SUPPLIED DATA:
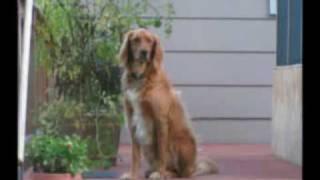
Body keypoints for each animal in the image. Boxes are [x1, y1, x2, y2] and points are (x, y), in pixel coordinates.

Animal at [119, 28, 219, 179]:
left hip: (179, 143)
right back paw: (151, 171)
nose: (144, 52)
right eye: (136, 39)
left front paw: (159, 174)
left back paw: (164, 173)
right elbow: (134, 155)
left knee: (181, 172)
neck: (140, 76)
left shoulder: (160, 119)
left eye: (150, 41)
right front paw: (132, 175)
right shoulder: (131, 119)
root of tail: (194, 166)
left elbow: (161, 153)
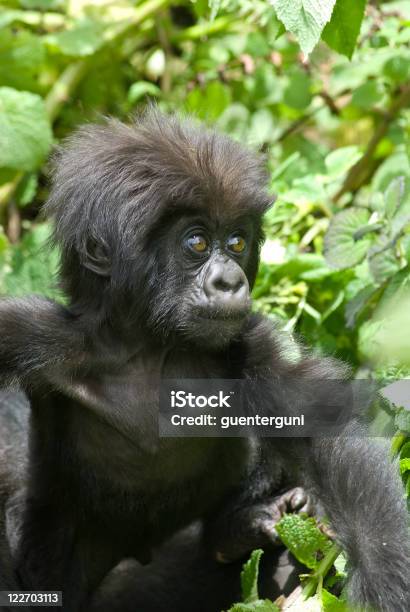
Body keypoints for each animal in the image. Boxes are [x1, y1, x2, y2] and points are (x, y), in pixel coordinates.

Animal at [0, 111, 408, 612]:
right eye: (195, 243)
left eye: (236, 242)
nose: (230, 281)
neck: (149, 345)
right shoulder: (37, 335)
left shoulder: (248, 341)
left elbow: (322, 429)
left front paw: (388, 580)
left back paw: (236, 531)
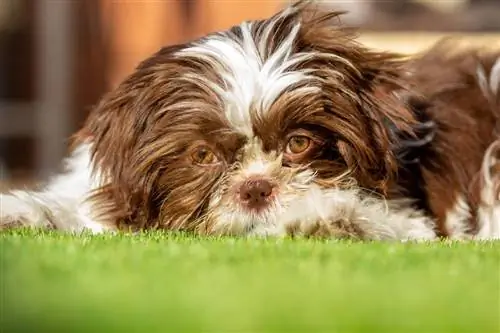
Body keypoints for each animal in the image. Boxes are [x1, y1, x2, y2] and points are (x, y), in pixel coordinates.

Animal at [0, 0, 500, 239]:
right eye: (202, 155)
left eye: (298, 143)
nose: (256, 187)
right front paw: (26, 212)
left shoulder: (408, 212)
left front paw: (328, 217)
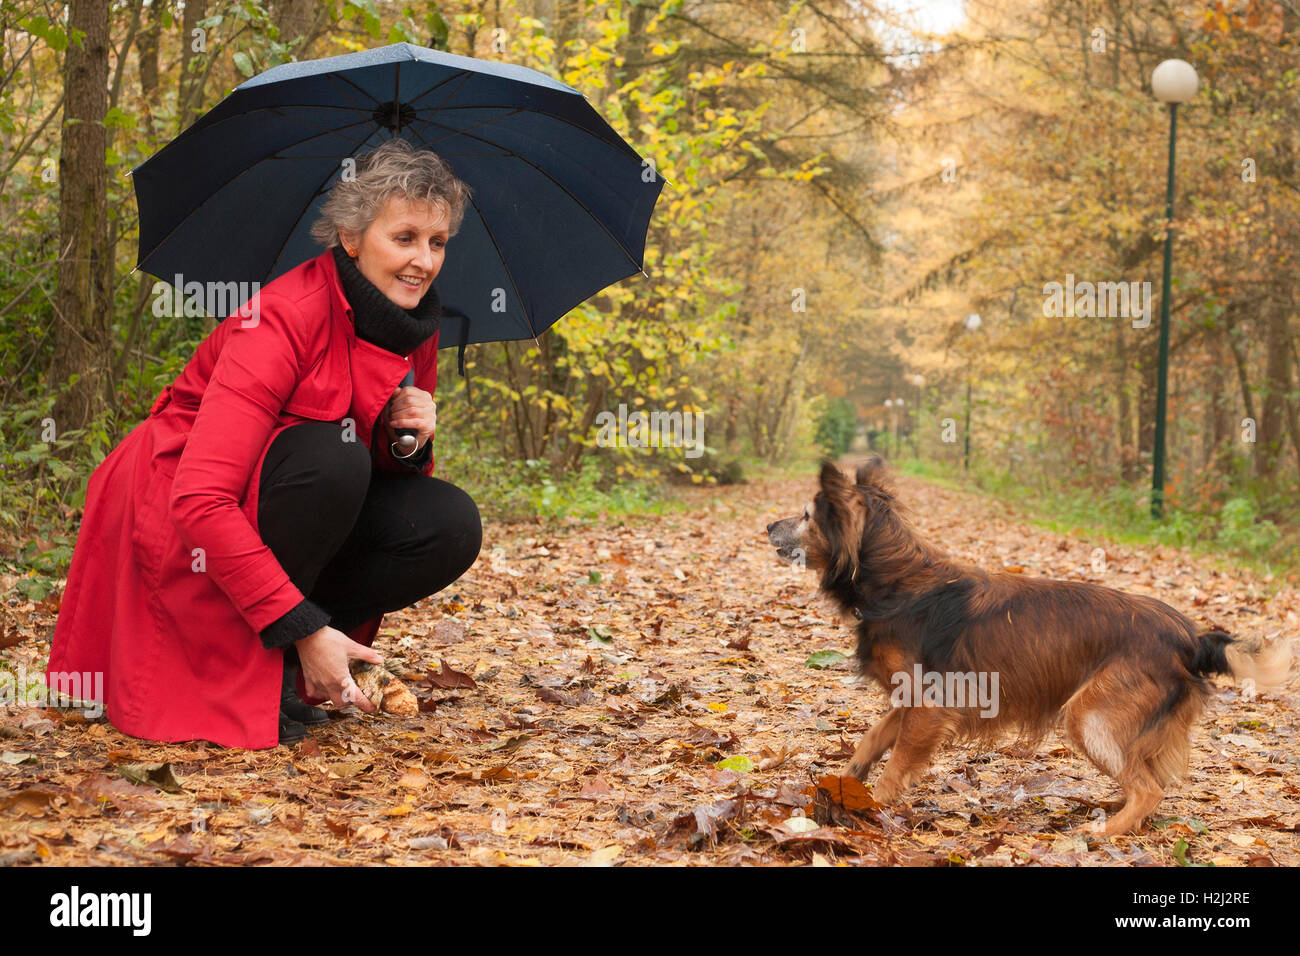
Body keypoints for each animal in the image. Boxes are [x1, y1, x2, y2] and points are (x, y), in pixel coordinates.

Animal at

PROBLEM REQUIREMENTS: Keep to the stretch from the line containing "nose: (144, 52)" through the line containing "left shoulder: (248, 341)", both ends included, and copy it exactly from the listing above, minus the pictures.

SOLUTION TO THE EXERCISE:
nose: (144, 52)
right eye: (136, 39)
left front paw: (159, 174)
left back paw: (164, 173)
right elbow: (134, 155)
left knee: (181, 172)
neck: (140, 76)
left shoulder: (160, 119)
left eye: (150, 41)
right front paw: (132, 175)
right shoulder: (131, 119)
root of tail: (194, 166)
left elbow: (161, 153)
Body keypoints for each animal in the image. Boxes are [x1, y1, x2, y2] and points are (x, y), in pixel coordinates.

Animal at [0, 111, 408, 612]:
right eye: (195, 243)
left eye: (236, 242)
nose: (230, 281)
neck: (149, 345)
right shoulder: (37, 335)
left shoulder: (248, 341)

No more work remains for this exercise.